Collected data:
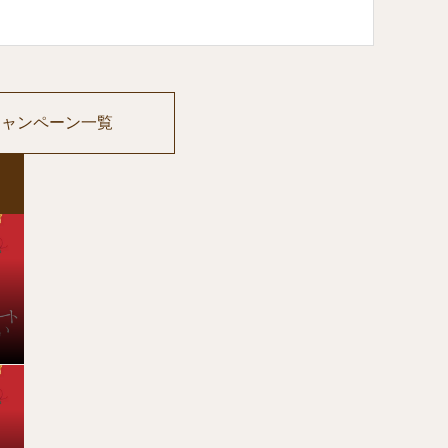
キャンペーン一覧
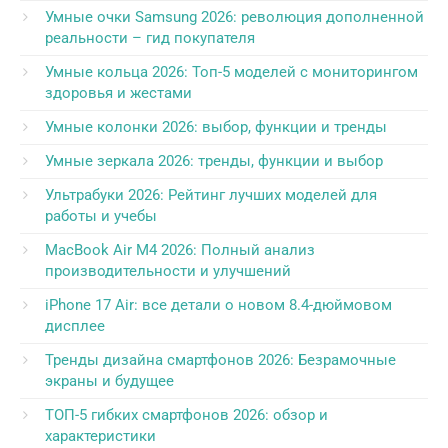
Умные очки Samsung 2026: революция дополненной
реальности – гид покупателя
Умные кольца 2026: Топ-5 моделей с мониторингом
здоровья и жестами
Умные колонки 2026: выбор, функции и тренды
Умные зеркала 2026: тренды, функции и выбор
Ультрабуки 2026: Рейтинг лучших моделей для
работы и учебы
MacBook Air M4 2026: Полный анализ
производительности и улучшений
iPhone 17 Air: все детали о новом 8.4-дюймовом
дисплее
Тренды дизайна смартфонов 2026: Безрамочные
экраны и будущее
ТОП-5 гибких смартфонов 2026: обзор и
характеристики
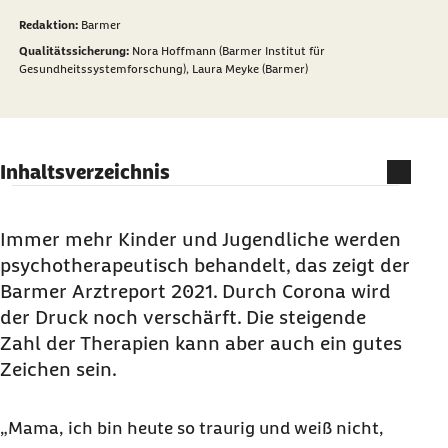
Redaktion:
Barmer
Qualitätssicherung:
Nora Hoffmann (Barmer Institut für
Gesundheitssystemforschung),
Laura Meyke (Barmer)
Inhaltsverzeichnis
Rund 823.000 Fälle bundesweit
Vielfältige Ursachen für Therapiebeginn
Immer mehr Kinder und Jugendliche werden
psychotherapeutisch behandelt, das zeigt der
Bewusstsein für psychisches Leid gestärkt
Barmer Arztreport 2021
. Durch Corona wird
Je früher Hilfe einsetzt, desto besser
der Druck noch verschärft. Die steigende
Fazit
Zahl der Therapien kann aber auch ein gutes
Zeichen sein.
„Mama, ich bin heute so traurig und weiß nicht,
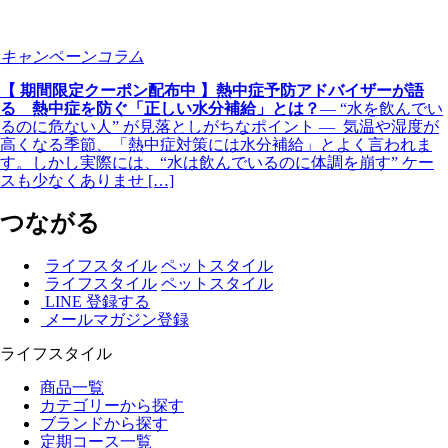
キャンペーンコラム
【 期間限定クーポン配布中 】熱中症予防アドバイザーが語
る 熱中症を防ぐ「正しい水分補給」とは？
― “水を飲んでい
るのに危ない人” が見落としがちなポイント ― 気温や湿度が
高くなる季節、「熱中症対策には水分補給」とよく言われま
す。しかし実際には、“水は飲んでいるのに体調を崩す” ケー
スも少なくありませ […]
つながる
ライフスタイル
ペットスタイル
ライフスタイル
ペットスタイル
LINE 登録する
メールマガジン登録
ライフスタイル
商品一覧
カテゴリーから探す
ブランドから探す
定期コース一覧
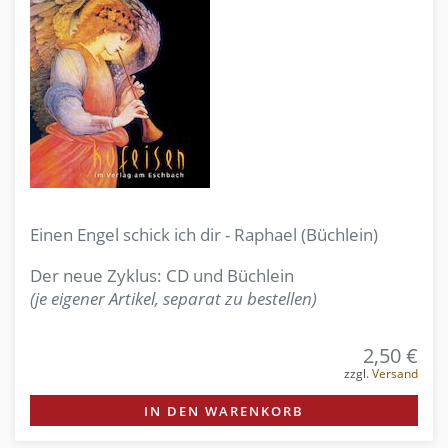
Einen Engel schick ich dir - Raphael (Büchlein)
Der neue Zyklus: CD und Büchlein
(je eigener Artikel, separat zu bestellen)
2,50 €
zzgl.
Versand
IN DEN WARENKORB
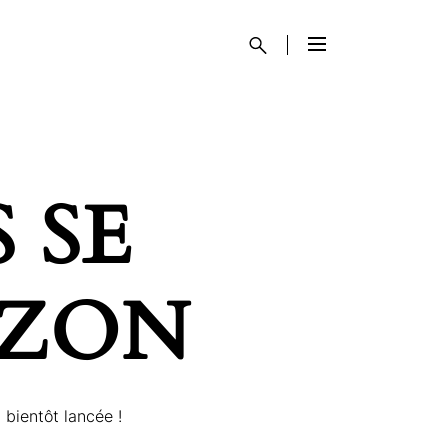
 SE
IZON
 bientôt lancée !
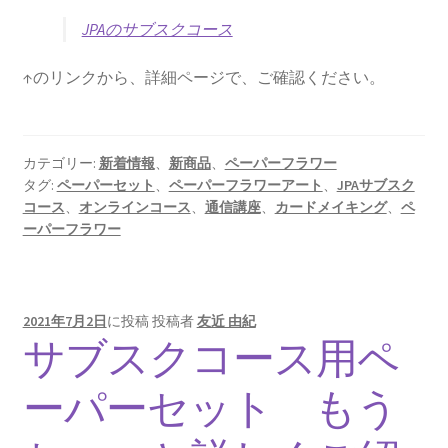
JPAのサブスクコース
↑のリンクから、詳細ページで、ご確認ください。
カテゴリー:
新着情報
、
新商品
、
ペーパーフラワー
タグ:
ペーパーセット
、
ペーパーフラワーアート
、
JPAサブスク
コース
、
オンラインコース
、
通信講座
、
カードメイキング
、
ペ
ーパーフラワー
2021年7月2日
に投稿
投稿者
友近 由紀
サブスクコース用ペ
ーパーセット もう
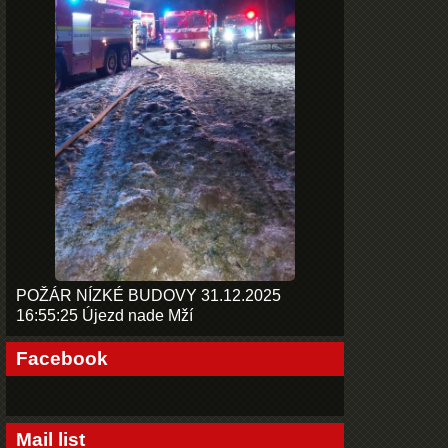
POŽÁR NÍZKÉ BUDOVY 31.12.2025
16:55:25 Újezd nade Mží
Facebook
Mail list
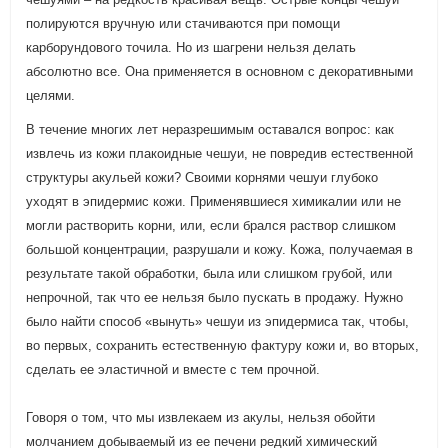
полируются вручную или стачиваются при помощи
карборундового точила. Но из шагрени нельзя делать
абсолютно все. Она применяется в основном с декоративными
целями.
В течение многих лет неразрешимым оставался вопрос: как
извлечь из кожи плакоидные чешуи, не повредив естественной
структуры акульей кожи? Своими корнями чешуи глубоко
уходят в эпидермис кожи. Применявшиеся химикалии или не
могли растворить корни, или, если брался раствор слишком
большой концентрации, разрушали и кожу. Кожа, получаемая в
результате такой обработки, была или слишком грубой, или
непрочной, так что ее нельзя было пускать в продажу. Нужно
было найти способ «вынуть» чешуи из эпидермиса так, чтобы,
во первых, сохранить естественную фактуру кожи и, во вторых,
сделать ее эластичной и вместе с тем прочной.
Говоря о том, что мы извлекаем из акулы, нельзя обойти
молчанием добываемый из ее печени редкий химический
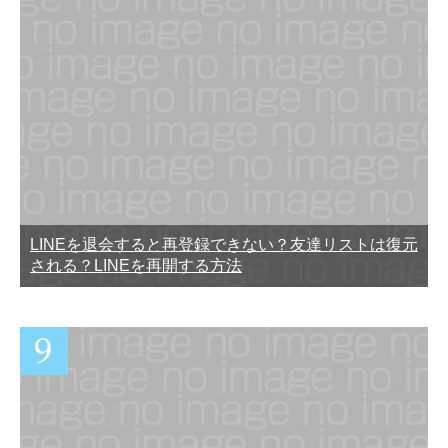
LINEを退会すると再登録できない？友達リストは復元
される？LINEを再開する方法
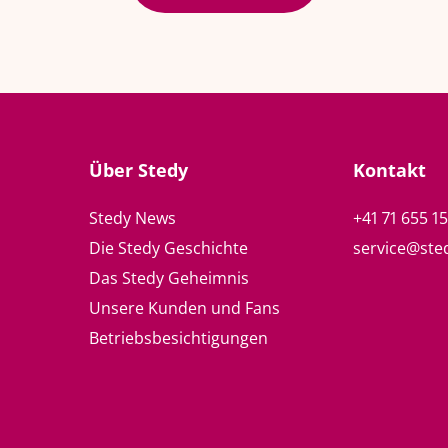
Über Stedy
Kontakt
Stedy News
+41 71 655 1
Die Stedy Geschichte
service@ste
Das Stedy Geheimnis
Unsere Kunden und Fans
Betriebsbesichtigungen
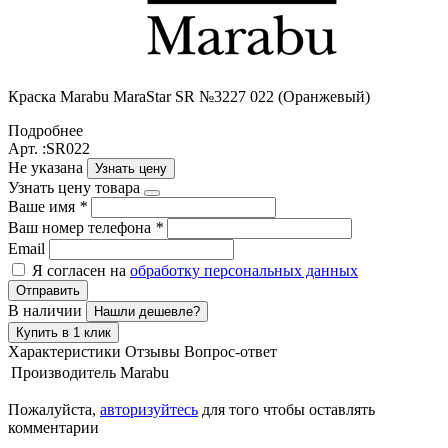
Краска Маrabu MaraStar SR №3227 022 (Оранжевый)
Подробнее
Арт. :SR022
Не указана
Узнать цену
Узнать цену товара
Ваше имя
*
Ваш номер телефона
*
Email
Я согласен на
обработку персональных данных
Отправить
В наличии
Нашли дешевле?
Купить в 1 клик
Характеристики
Отзывы
Вопрос-ответ
Производитель
Marabu
Пожалуйста,
авторизуйтесь
для того чтобы оставлять
комментарии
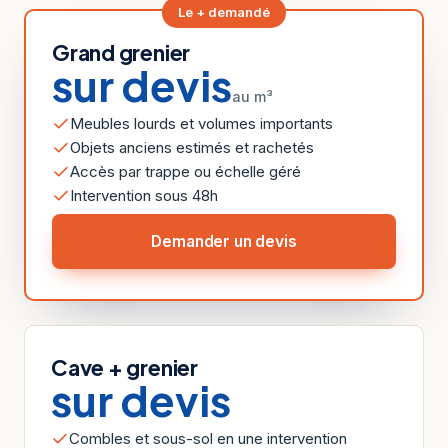
Le + demandé
Grand grenier
sur devis
au m³
Meubles lourds et volumes importants
Objets anciens estimés et rachetés
Accès par trappe ou échelle géré
Intervention sous 48h
Demander un devis
Cave + grenier
sur devis
Combles et sous-sol en une intervention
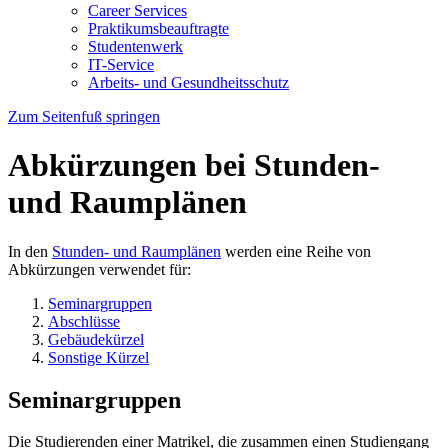
Career Services
Praktikumsbeauftragte
Studentenwerk
IT-Service
Arbeits- und Gesundheitsschutz
Zum Seitenfuß springen
Abkürzungen bei Stunden-
und Raumplänen
In den
Stunden- und Raumplänen
werden eine Reihe von
Abkürzungen verwendet für:
Seminargruppen
Abschlüsse
Gebäudekürzel
Sonstige Kürzel
Seminargruppen
Die Studierenden einer Matrikel, die zusammen einen Studiengang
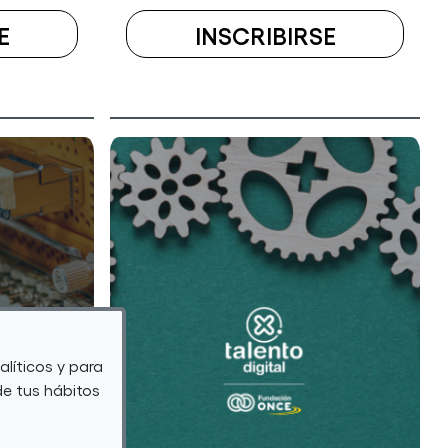
E
INSCRIBIRSE
A
A
EL
EL
CURSO
CURSO
IA
ESCUELA
EN
VIRTUAL
ACCIÓN
DE
CON
DESIGN
MICROSOFT
&
Y
MULTIME
FOUNDERZ
(6ª
alíticos y para
de tus hábitos
EDICIÓN)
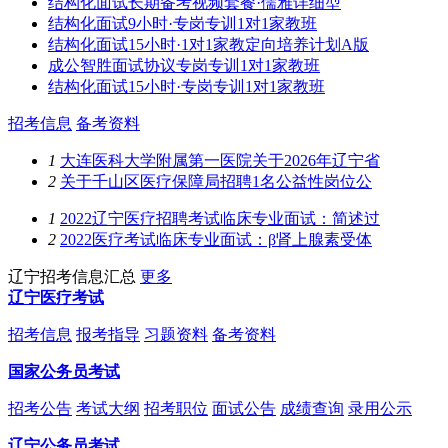
结构化面试长期备考视频套餐·儒雅详细型
结构化面试9小时·专岗专训1对1家教班
结构化面试15小时·1对1家教定向培养计划A版
成公智胜面试协议专岗专训1对1家教班
结构化面试15小时·专岗专训1对1家教班
招考信息
备考资料
1
大连医科大学附属第一医院关于2026年辽宁省
2
关于千山区医疗保障局招聘1名公益性岗位公
1
2022辽宁医疗招聘考试临床专业面试：简述过
2
2022医疗考试临床专业面试：β肾上腺素受体
辽宁招考信息汇总
更多
辽宁医疗考试
招考信息
报考指导
习题资料
备考资料
国家公务员考试
招考公告
考试大纲
招考职位
面试公告
成绩查询
录用公示
辽宁公务员考试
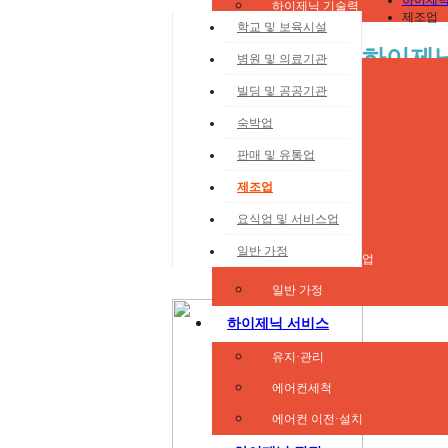
하이제닉
하이제닉 기술력
제조업
학교 및 보육시설
하이제닉 시스템
하이제닉
병원 및 의료기관
학교 및 보육시설
빌딩 및 공공기관
병원 및 의료기관
숙박업
빌딩 및 공공기관
판매 및 유통업
숙박업
제조업
판매 및 유통업
요식업 및 서비스업
제조업
일반 가정
요식업 및 서비스업
일반 가정
하이제닉 서비스
유지·관리
에어컨세척
에어컨 이전·설치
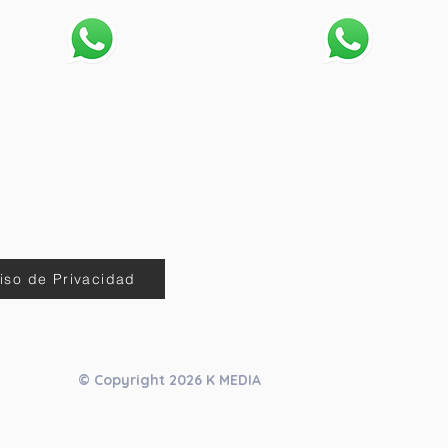
55-80-13-64-05.
55-80-61-72-19
iso de Privacidad
© Copyright 2026 K MEDIA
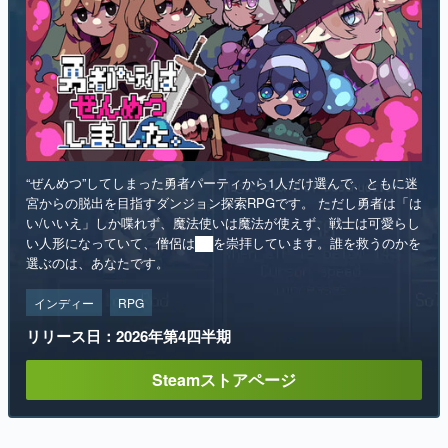
“ぜんめつ”してしまった勇者パーティから1人だけ選んで、ともに迷
宮からの脱出を目指すダンジョン探索RPGです。 ただし勇者は「は
い/いいえ」しか喋れず、魔法使いは魔法が使えず、戦士は可愛らし
い人形になっていて、僧侶は██を崇拝しています。誰を救うのかを
選ぶのは、あなたです。
インディー
RPG
リリース日：2026年第4四半期
Steamストアページ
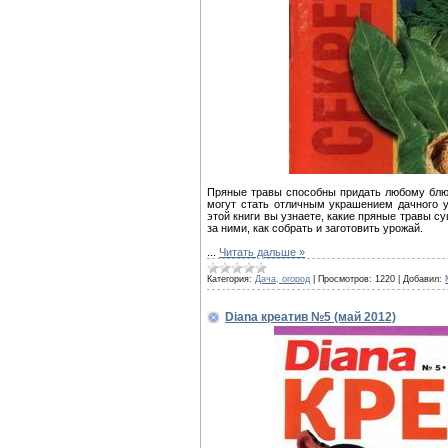
Пряные травы способны придать любому блюд
могут стать отличным украшением дачного у
этой книги вы узнаете, какие пряные травы су
за ними, как собрать и заготовить урожай.
...
Читать дальше »
Категория:
Дача, огород
|
Просмотров:
1220
|
Добавил:
Diana креатив №5 (май 2012)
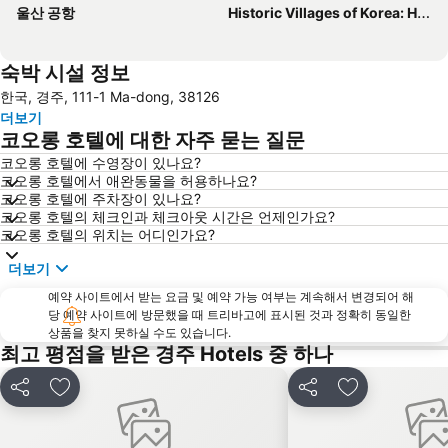
울산 공항
Historic Villages of Korea: Hahoe and Yangdong
숙박 시설 정보
한국, 경주, 111-1 Ma-dong, 38126
더보기
코오롱 호텔에 대한 자주 묻는 질문
코오롱 호텔에 수영장이 있나요?
코오롱 호텔에서 애완동물을 허용하나요?
코오롱 호텔에 주차장이 있나요?
코오롱 호텔의 체크인과 체크아웃 시간은 언제인가요?
코오롱 호텔의 위치는 어디인가요?
더보기
예약 사이트에서 받는 요금 및 예약 가능 여부는 계속해서 변경되어 해
당 예약 사이트에 방문했을 때 트리바고에 표시된 것과 정확히 동일한
상품을 찾지 못하실 수도 있습니다.
최고 평점을 받은 경주 Hotels 중 하나
공유
즐겨찾기에 추가
공유
즐겨찾기에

Task to complete: Look through the data above and return each line where the string "Stunden" occurs.

Written answer:
Abkürzungen bei Stunden-
Stunden- und Raumplänen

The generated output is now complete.